WHAT IS NEEDED
Please copy out the rows below word for word, starting at the line containing "name author: Torr. & A. Gray" and ending at the line containing "catalogue / barcode: US 1224730", both included.

Dataset entries:
§ §

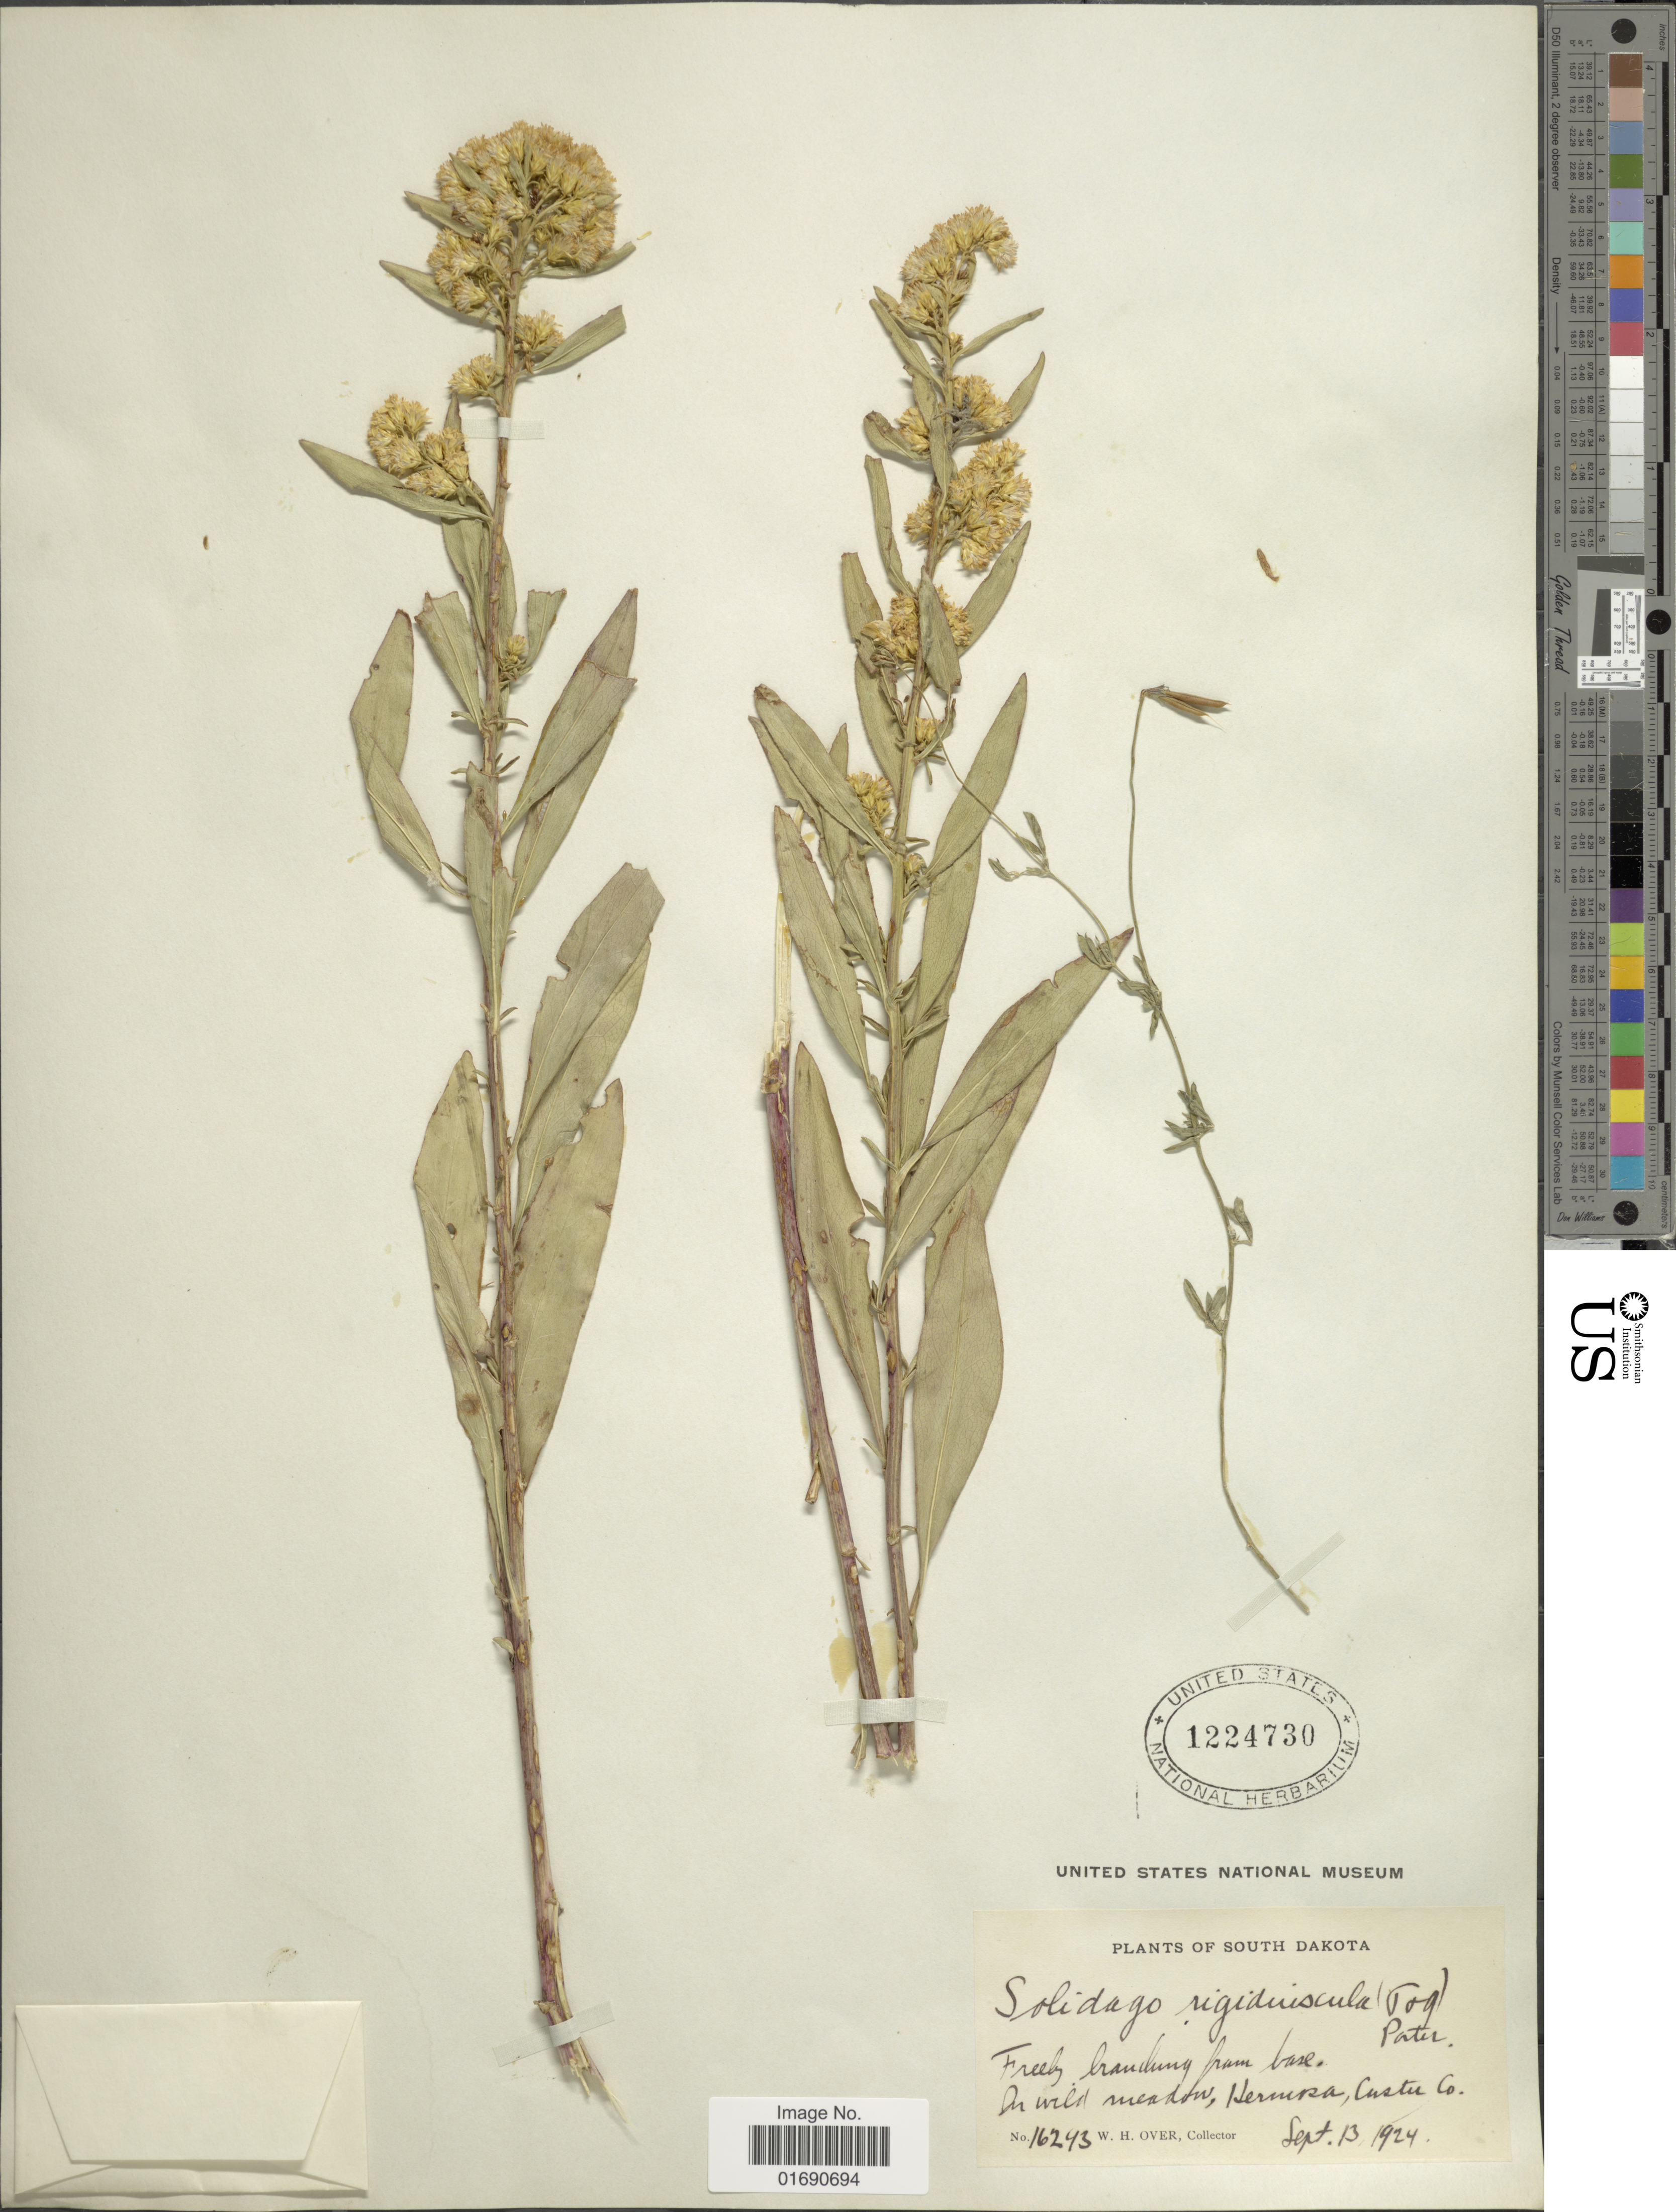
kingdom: Plantae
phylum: Tracheophyta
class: Magnoliopsida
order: Asterales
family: Asteraceae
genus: Solidago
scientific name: Solidago speciosa var. rigidiuscula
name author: Torr. & A. Gray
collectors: W. Over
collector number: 16243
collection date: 1924-09-13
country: United States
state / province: South Dakota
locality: Freeky brandung from base, In wild meadow, Hermosa, Custer Co.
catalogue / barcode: US 1224730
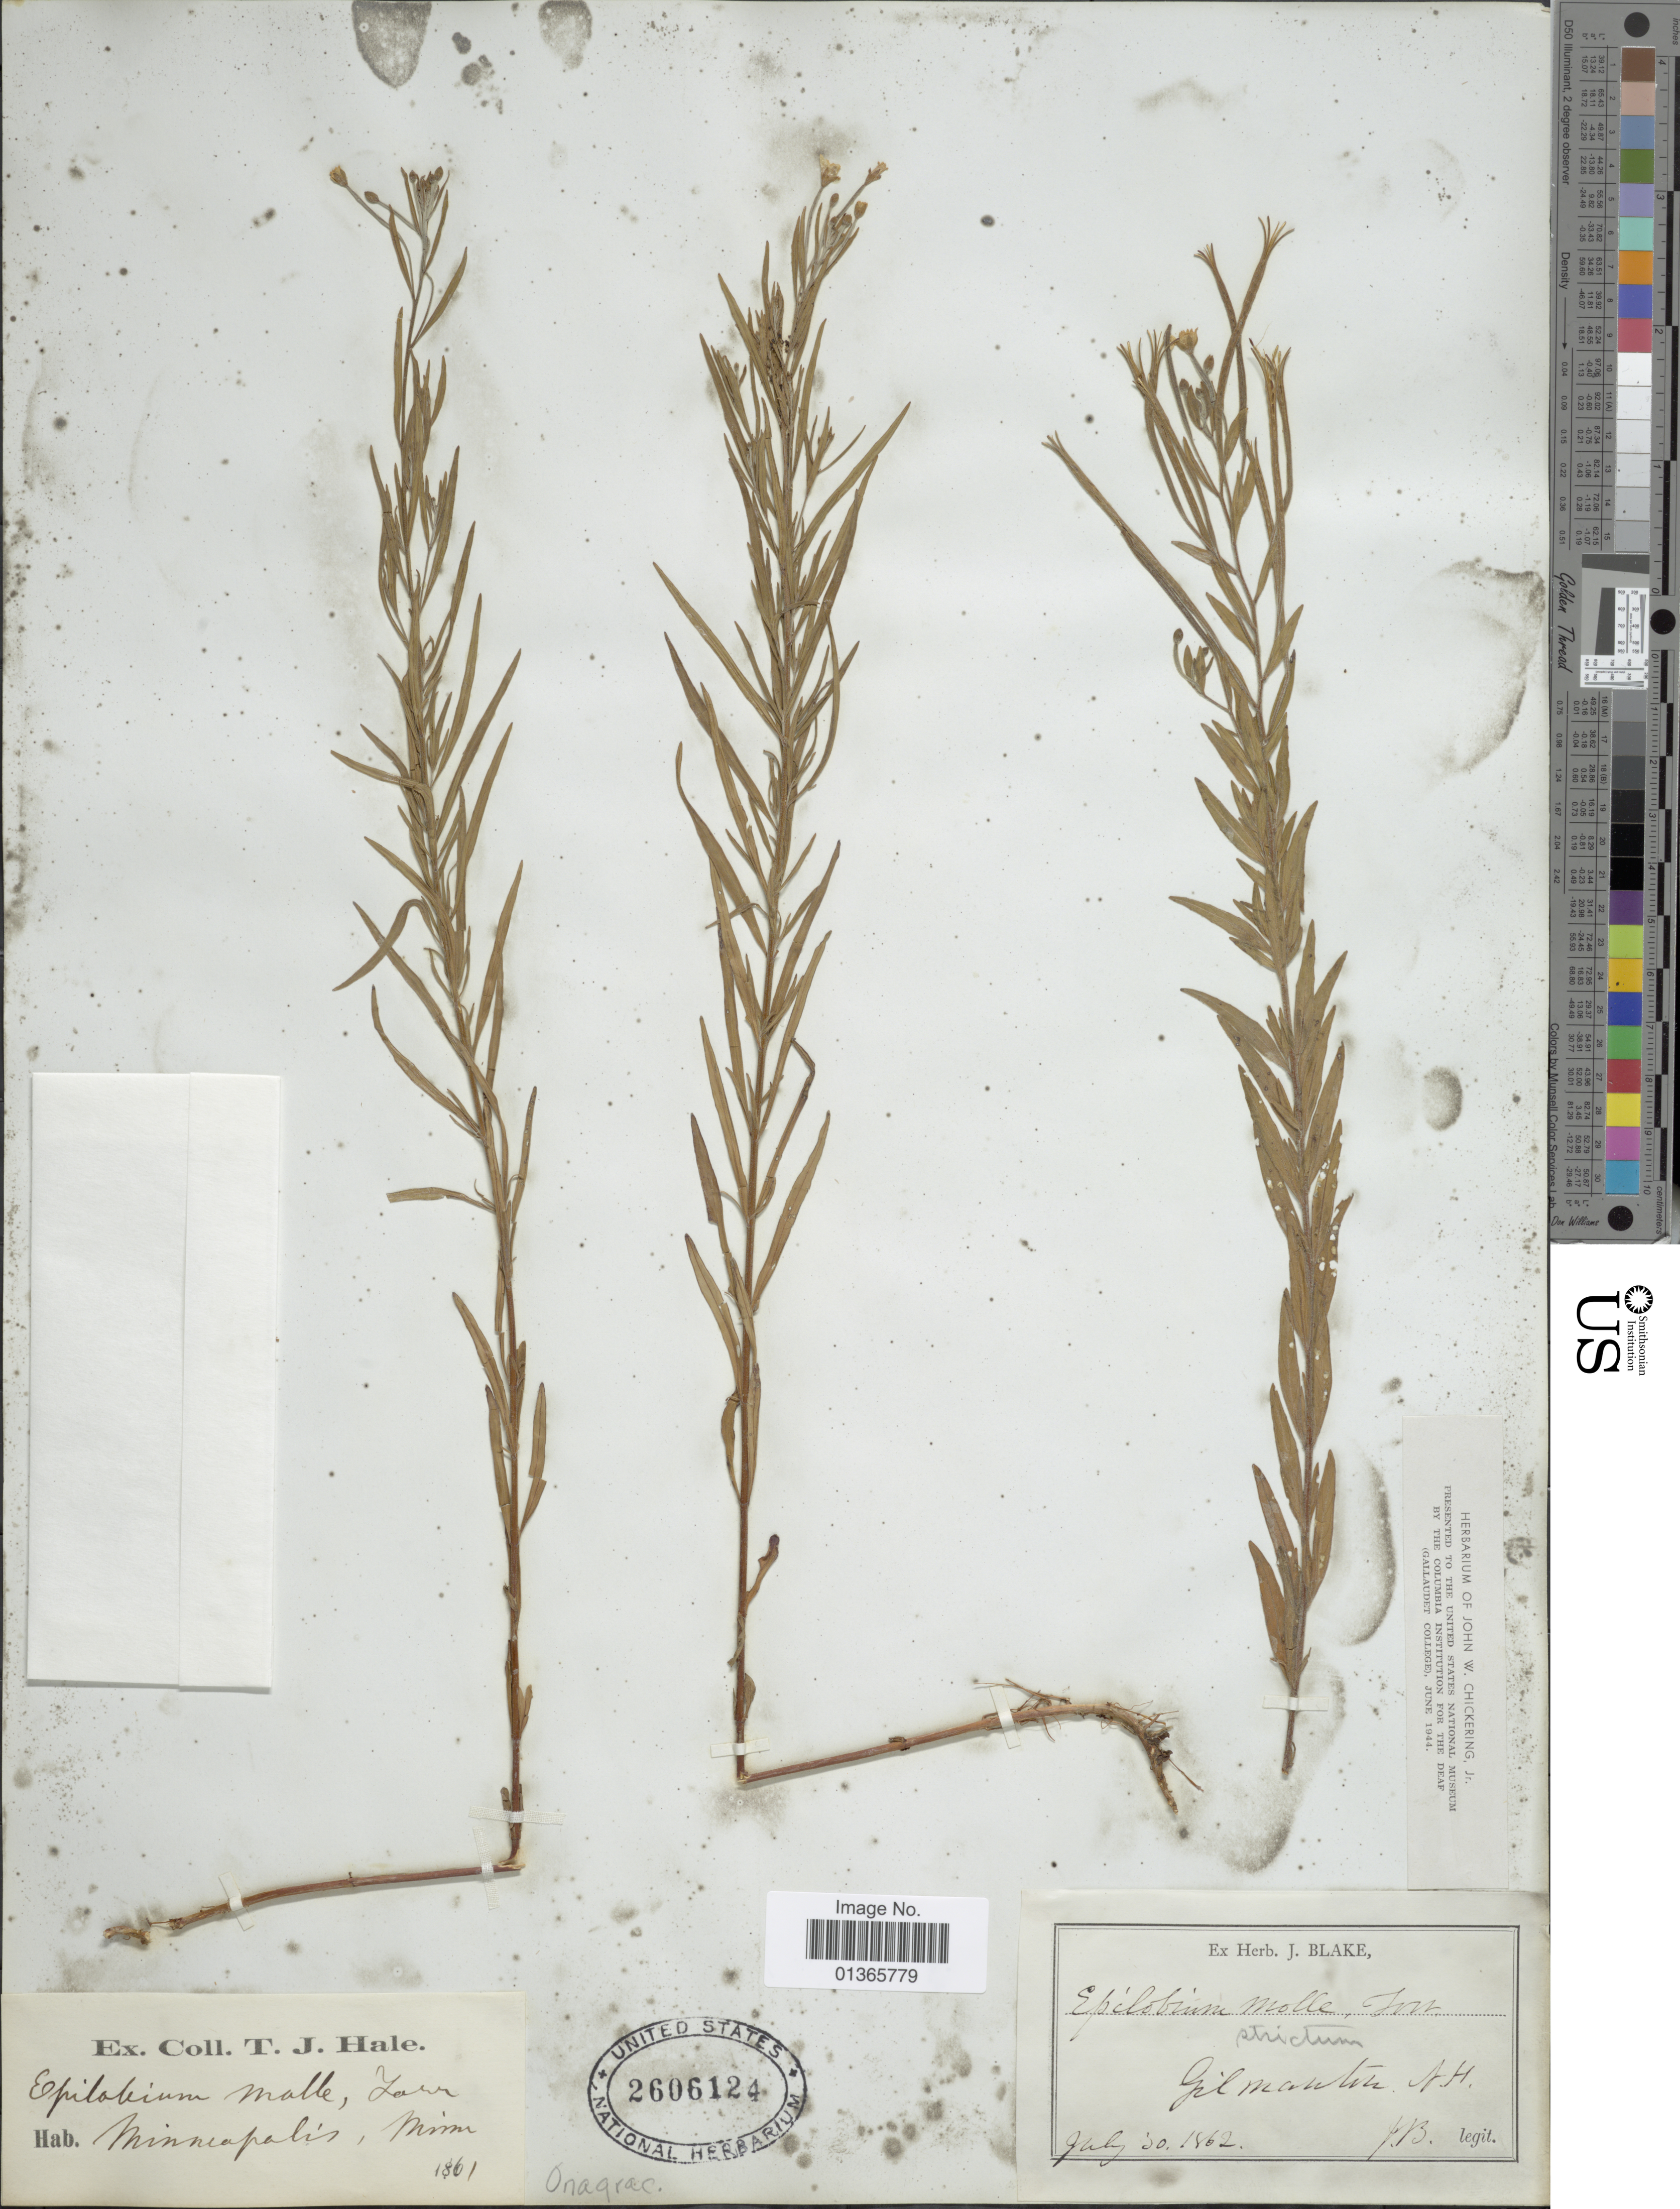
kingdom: Plantae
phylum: Tracheophyta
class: Magnoliopsida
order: Myrtales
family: Onagraceae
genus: Epilobium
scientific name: Epilobium strictum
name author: Muhl.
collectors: J. Blake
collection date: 1862-07-30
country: United States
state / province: New Hampshire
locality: Gilmanton.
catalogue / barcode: US 2606124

§ §

CORRECT RESPONSE
name author: Torr. & A. Gray
collectors: W. Over
collector number: 16243
collection date: 1924-09-13
country: United States
state / province: South Dakota
locality: Freeky brandung from base, In wild meadow, Hermosa, Custer Co.
catalogue / barcode: US 1224730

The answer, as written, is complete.